• **Exercise brief**:
In the records below, begin at the line that has "2019年5月 (2)" and stop after the line that has "слесарем, мастером, начал"; quote those lines verbatim and nothing more.

╭─ Records for this task

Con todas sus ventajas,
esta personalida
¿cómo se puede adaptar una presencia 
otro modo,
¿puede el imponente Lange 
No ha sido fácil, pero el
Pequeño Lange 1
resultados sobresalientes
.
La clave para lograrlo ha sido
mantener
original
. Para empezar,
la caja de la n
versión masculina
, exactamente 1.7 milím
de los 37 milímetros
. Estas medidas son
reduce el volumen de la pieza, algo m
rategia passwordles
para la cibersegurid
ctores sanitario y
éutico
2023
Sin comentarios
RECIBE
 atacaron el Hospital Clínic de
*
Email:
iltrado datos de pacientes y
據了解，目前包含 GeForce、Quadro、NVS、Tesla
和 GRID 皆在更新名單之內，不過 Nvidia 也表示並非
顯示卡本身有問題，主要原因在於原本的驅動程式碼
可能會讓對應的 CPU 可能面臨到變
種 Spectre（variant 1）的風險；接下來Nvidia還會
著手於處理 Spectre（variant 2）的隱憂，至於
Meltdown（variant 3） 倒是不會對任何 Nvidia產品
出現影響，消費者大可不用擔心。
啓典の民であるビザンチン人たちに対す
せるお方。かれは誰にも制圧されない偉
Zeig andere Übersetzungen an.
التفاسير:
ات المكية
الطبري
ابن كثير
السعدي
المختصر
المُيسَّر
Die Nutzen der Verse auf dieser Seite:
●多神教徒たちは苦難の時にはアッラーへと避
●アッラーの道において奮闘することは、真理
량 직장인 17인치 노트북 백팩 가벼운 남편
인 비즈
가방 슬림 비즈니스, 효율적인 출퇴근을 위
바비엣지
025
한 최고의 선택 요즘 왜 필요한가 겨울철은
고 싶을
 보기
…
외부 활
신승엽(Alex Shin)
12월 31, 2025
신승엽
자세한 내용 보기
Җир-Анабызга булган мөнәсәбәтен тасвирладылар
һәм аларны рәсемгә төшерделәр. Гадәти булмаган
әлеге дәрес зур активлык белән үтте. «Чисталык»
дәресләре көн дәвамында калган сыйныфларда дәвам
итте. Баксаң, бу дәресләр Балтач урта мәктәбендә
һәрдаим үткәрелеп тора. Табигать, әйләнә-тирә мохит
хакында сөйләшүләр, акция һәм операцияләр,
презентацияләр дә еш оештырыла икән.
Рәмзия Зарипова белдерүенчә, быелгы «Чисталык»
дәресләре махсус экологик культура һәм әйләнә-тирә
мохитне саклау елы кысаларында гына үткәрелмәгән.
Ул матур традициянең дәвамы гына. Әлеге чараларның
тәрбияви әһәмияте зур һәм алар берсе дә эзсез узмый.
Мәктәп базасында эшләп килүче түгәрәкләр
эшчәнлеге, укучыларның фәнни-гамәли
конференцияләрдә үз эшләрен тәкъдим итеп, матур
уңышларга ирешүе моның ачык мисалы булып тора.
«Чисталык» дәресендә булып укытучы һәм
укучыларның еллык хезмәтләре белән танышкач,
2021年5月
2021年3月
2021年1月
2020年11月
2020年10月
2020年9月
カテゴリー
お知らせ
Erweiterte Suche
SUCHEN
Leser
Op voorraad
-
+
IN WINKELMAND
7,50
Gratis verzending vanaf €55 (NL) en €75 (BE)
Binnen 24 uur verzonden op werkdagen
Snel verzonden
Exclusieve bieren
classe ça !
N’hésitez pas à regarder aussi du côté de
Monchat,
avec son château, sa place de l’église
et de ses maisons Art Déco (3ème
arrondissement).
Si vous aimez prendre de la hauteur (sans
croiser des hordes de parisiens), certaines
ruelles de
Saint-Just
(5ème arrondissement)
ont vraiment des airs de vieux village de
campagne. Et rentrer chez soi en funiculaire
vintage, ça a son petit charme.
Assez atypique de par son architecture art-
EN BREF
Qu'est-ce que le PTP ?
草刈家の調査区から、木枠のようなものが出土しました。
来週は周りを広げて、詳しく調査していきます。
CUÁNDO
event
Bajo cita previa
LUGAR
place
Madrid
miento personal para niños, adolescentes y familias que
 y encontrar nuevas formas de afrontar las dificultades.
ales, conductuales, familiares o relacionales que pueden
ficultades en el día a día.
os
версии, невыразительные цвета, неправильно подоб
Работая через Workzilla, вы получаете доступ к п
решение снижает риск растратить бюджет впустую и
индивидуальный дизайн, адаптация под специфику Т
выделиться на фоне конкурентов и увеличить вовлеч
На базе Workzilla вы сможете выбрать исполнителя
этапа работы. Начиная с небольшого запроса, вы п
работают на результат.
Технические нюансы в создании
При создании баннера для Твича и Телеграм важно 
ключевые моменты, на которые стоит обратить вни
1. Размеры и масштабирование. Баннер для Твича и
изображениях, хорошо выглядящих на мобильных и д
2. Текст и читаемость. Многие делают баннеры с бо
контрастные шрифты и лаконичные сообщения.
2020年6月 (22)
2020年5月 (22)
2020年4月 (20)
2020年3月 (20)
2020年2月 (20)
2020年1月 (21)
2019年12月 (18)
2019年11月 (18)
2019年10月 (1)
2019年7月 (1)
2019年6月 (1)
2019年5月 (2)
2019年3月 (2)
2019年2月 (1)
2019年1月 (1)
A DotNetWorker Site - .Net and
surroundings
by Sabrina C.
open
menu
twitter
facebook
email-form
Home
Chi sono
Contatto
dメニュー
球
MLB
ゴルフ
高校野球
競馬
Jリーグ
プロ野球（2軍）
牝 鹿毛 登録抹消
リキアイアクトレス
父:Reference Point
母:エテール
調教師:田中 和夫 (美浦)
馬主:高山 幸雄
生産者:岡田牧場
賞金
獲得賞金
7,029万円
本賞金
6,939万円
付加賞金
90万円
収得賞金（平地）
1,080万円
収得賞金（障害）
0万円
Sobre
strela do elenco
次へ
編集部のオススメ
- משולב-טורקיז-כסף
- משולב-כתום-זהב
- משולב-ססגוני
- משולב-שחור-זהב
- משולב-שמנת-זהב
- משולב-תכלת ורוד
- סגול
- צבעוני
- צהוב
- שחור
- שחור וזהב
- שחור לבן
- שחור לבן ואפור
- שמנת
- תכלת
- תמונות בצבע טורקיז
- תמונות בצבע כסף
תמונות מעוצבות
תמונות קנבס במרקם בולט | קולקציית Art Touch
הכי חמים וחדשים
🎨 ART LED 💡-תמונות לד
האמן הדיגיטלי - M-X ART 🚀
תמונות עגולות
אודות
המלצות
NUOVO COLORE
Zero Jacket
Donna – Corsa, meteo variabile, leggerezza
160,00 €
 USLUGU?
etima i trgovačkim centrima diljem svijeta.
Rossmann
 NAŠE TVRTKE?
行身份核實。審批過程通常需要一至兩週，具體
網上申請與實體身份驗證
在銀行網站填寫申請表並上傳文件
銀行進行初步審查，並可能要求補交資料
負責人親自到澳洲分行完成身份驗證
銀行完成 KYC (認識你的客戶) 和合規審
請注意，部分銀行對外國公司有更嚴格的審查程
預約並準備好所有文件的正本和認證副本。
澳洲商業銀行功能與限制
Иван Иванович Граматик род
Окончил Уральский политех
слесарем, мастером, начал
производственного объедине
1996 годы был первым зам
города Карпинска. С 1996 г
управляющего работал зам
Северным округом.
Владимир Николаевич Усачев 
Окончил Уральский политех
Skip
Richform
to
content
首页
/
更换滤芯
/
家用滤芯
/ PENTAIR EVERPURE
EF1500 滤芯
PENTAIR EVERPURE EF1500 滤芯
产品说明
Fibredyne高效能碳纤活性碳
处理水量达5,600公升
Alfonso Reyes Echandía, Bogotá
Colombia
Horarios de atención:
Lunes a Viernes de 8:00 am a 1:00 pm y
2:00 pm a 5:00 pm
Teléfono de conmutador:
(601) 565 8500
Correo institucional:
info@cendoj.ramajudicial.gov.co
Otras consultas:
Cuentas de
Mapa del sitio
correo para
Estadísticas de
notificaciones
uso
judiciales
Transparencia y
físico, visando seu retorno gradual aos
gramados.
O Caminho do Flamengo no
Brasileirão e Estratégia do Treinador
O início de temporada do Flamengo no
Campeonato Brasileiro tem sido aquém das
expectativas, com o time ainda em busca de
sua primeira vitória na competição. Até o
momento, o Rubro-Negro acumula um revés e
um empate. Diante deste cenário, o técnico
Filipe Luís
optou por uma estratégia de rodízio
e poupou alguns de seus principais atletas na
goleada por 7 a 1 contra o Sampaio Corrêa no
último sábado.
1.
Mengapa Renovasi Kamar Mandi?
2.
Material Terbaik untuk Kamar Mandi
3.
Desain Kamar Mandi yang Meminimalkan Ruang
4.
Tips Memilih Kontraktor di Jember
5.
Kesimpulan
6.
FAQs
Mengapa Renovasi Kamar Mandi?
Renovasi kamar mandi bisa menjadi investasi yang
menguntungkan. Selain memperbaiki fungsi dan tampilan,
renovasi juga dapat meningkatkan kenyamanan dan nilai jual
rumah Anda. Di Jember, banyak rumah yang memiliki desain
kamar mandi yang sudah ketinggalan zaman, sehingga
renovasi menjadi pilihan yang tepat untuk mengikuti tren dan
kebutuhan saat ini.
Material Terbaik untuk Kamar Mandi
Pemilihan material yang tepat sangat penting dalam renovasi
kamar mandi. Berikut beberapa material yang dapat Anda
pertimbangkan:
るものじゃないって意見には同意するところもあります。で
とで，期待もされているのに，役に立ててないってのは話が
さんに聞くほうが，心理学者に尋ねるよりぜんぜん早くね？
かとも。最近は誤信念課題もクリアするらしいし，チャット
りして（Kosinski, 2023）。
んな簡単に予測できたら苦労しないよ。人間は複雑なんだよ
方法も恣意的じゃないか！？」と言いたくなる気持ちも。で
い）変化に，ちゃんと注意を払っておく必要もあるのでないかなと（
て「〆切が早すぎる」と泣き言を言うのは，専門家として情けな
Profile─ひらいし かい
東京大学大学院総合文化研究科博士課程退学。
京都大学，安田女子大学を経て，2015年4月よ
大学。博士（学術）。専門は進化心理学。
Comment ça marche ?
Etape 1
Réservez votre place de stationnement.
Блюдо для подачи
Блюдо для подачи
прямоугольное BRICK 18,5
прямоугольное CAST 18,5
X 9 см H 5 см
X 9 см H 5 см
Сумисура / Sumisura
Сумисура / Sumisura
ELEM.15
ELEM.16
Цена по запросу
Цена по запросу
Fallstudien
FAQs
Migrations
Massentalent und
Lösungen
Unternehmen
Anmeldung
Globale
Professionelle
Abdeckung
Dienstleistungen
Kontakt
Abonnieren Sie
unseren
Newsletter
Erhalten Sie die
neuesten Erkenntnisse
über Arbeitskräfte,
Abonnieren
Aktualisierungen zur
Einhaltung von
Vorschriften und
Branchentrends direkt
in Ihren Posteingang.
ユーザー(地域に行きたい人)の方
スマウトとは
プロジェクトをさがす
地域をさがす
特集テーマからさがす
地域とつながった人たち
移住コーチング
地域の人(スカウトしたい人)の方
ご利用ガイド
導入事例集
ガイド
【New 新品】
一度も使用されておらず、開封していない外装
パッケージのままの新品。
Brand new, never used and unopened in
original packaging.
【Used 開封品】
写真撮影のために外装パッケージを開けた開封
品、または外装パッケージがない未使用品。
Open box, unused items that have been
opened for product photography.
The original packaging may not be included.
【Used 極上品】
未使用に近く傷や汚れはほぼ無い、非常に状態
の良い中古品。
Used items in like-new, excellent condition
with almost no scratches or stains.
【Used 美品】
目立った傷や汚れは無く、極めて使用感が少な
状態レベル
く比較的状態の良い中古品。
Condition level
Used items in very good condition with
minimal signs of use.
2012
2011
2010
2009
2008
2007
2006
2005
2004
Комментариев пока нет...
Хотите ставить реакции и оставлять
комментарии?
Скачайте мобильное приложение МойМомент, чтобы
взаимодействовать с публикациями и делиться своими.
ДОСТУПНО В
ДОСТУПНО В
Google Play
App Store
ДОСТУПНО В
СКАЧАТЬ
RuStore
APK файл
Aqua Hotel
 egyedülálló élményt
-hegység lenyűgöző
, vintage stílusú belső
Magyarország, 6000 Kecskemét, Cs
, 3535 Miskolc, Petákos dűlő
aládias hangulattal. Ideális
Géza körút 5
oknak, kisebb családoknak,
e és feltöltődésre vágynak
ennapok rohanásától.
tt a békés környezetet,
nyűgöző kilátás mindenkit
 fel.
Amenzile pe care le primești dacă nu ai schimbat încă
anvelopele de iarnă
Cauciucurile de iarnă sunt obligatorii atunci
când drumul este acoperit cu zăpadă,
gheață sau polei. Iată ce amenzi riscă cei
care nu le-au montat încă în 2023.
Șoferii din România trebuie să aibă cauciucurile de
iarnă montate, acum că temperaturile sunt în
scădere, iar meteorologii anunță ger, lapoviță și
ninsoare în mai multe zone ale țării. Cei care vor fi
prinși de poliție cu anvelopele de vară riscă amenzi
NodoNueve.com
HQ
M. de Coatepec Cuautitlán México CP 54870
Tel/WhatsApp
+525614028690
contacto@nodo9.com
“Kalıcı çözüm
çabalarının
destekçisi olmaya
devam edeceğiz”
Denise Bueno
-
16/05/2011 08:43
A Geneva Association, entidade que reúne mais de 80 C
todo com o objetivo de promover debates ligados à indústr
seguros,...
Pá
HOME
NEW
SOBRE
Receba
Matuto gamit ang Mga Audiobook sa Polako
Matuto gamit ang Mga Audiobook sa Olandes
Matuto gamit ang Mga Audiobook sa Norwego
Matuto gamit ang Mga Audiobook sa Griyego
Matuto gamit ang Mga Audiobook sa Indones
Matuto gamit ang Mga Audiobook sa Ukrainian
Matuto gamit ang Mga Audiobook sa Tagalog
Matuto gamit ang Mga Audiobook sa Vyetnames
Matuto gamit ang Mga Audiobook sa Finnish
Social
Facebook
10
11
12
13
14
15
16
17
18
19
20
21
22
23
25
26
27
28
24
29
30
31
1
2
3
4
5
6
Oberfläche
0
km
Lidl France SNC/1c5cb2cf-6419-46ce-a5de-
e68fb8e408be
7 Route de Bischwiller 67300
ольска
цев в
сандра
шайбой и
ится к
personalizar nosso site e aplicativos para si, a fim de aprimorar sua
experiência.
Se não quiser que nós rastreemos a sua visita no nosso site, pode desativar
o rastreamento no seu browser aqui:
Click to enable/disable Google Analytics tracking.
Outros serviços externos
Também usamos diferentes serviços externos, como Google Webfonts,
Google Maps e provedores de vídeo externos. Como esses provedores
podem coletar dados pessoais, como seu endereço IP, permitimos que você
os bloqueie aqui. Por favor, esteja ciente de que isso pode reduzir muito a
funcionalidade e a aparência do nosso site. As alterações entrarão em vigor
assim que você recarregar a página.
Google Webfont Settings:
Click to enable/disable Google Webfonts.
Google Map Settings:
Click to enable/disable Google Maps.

╰─

• **Exercise solution**:
2019年5月 (2)
2019年3月 (2)
2019年2月 (1)
2019年1月 (1)
A DotNetWorker Site - .Net and
surroundings
by Sabrina C.
open
menu
twitter
facebook
email-form
Home
Chi sono
Contatto
dメニュー
球
MLB
ゴルフ
高校野球
競馬
Jリーグ
プロ野球（2軍）
牝 鹿毛 登録抹消
リキアイアクトレス
父:Reference Point
母:エテール
調教師:田中 和夫 (美浦)
馬主:高山 幸雄
生産者:岡田牧場
賞金
獲得賞金
7,029万円
本賞金
6,939万円
付加賞金
90万円
収得賞金（平地）
1,080万円
収得賞金（障害）
0万円
Sobre
strela do elenco
次へ
編集部のオススメ
- משולב-טורקיז-כסף
- משולב-כתום-זהב
- משולב-ססגוני
- משולב-שחור-זהב
- משולב-שמנת-זהב
- משולב-תכלת ורוד
- סגול
- צבעוני
- צהוב
- שחור
- שחור וזהב
- שחור לבן
- שחור לבן ואפור
- שמנת
- תכלת
- תמונות בצבע טורקיז
- תמונות בצבע כסף
תמונות מעוצבות
תמונות קנבס במרקם בולט | קולקציית Art Touch
הכי חמים וחדשים
🎨 ART LED 💡-תמונות לד
האמן הדיגיטלי - M-X ART 🚀
תמונות עגולות
אודות
המלצות
NUOVO COLORE
Zero Jacket
Donna – Corsa, meteo variabile, leggerezza
160,00 €
 USLUGU?
etima i trgovačkim centrima diljem svijeta.
Rossmann
 NAŠE TVRTKE?
行身份核實。審批過程通常需要一至兩週，具體
網上申請與實體身份驗證
在銀行網站填寫申請表並上傳文件
銀行進行初步審查，並可能要求補交資料
負責人親自到澳洲分行完成身份驗證
銀行完成 KYC (認識你的客戶) 和合規審
請注意，部分銀行對外國公司有更嚴格的審查程
預約並準備好所有文件的正本和認證副本。
澳洲商業銀行功能與限制
Иван Иванович Граматик род
Окончил Уральский политех
слесарем, мастером, начал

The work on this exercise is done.